INSTRUCCIONES DE TRABAJO |
**1.** ¿Qué escritores menciona el fragmento sobre la vida literaria como ejemplos de quienes optan por quedarse ciegos?
**2.** Prosigue el fragmento sobre la vida literaria a partir de su última oración.

FRAGMENTO DEL DOCUMENTO |
((

La vida literaria y la vida misma, que a veces es también literatura, que siempre, cuando buena, es una parábola de la vida, no recorren en general caminos parejos. Pocos pueden, como pudo Dickens, sostener una vida larga de producción y éxito más o menos constante. Y aunque son bastantes los que como Schiller, Wilde o Verlaine, alcanzan notoriedad a edad temprana, los más, como tantas bataclanas, tienen una vida breve en las literarias alturas (“todo cae” pienso que piensan tantas bataclanas). Descontando a los que caen en el lugar común (equivalente literario del saco azul-pantalón gris) y optan por quedarse ciegos (Homero, Flaubert, Joyce) hay otra clase de escritores. Estos últimos publican de más en más, alcanzan fama creciente y dedican sus años de madurez a la edición y publicación de sus aparentemente inacabables borradores. Kafka, es de prever, hubiera podido ser de esos últimos; sabemos hoy, no pudo.

))

(Registros guardados de una colección)
((

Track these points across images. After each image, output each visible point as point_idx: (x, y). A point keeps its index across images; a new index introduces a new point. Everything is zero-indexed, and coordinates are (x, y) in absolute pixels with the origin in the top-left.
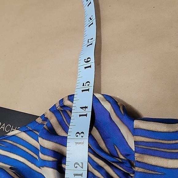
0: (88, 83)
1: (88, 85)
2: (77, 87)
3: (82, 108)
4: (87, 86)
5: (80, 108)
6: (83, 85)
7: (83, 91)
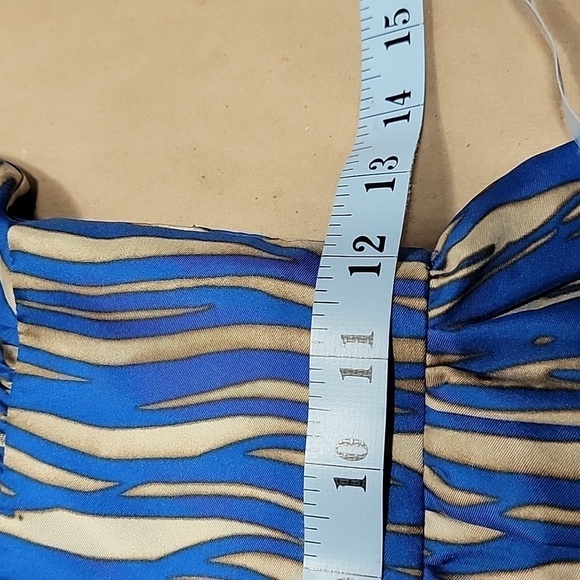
0: (404, 16)
1: (405, 22)
2: (365, 35)
3: (392, 99)
4: (401, 25)
5: (387, 99)
6: (387, 25)
7: (388, 44)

))

RESPUESTAS NUMERADAS |
**1.** Homero, Flaubert y Joyce.

**2.**
Nacido en Praga en 1883, conoció la literatura, el amor y la pobreza. Ejerció las tres apasionadamente. Contrajo matrimonio y tuberculosis. Murió en Austria, en 1924. Debemos nuestro conocimiento de su obra a la tuberculosis, a la desobediencia de Max Brod y a diversos editores. [N de E.qué detestables, en general, los editores de crítica, con sus estudios preliminares duplicando la extensión de los libros, evitando que uno pueda disfrutar del doble de obras del autor que importa, y llenando con notas vulgares las partes más bajas de muchos buenos relatos.]
La observación borgeana de que Kafka, como todo escritor clásico, ha creado a sus precursores se ha convertido, justamente, creo, en un locus classicus: “El hecho es que cada escritor crea a sus precursores. Su labor modifica nuestra concepción del pasado…”. Sorprendentemente, Borges no menciona a Chejov entre los precursores de Kafka. Cuentos como “Vania se examina en griego”, “El actor trágico” o “ El suboficial Prishibieiev”, fechados entre 1883 (año de nacimiento de K) y 1885, lo prefiguran en no menor medida que Browning o Kierkegaard.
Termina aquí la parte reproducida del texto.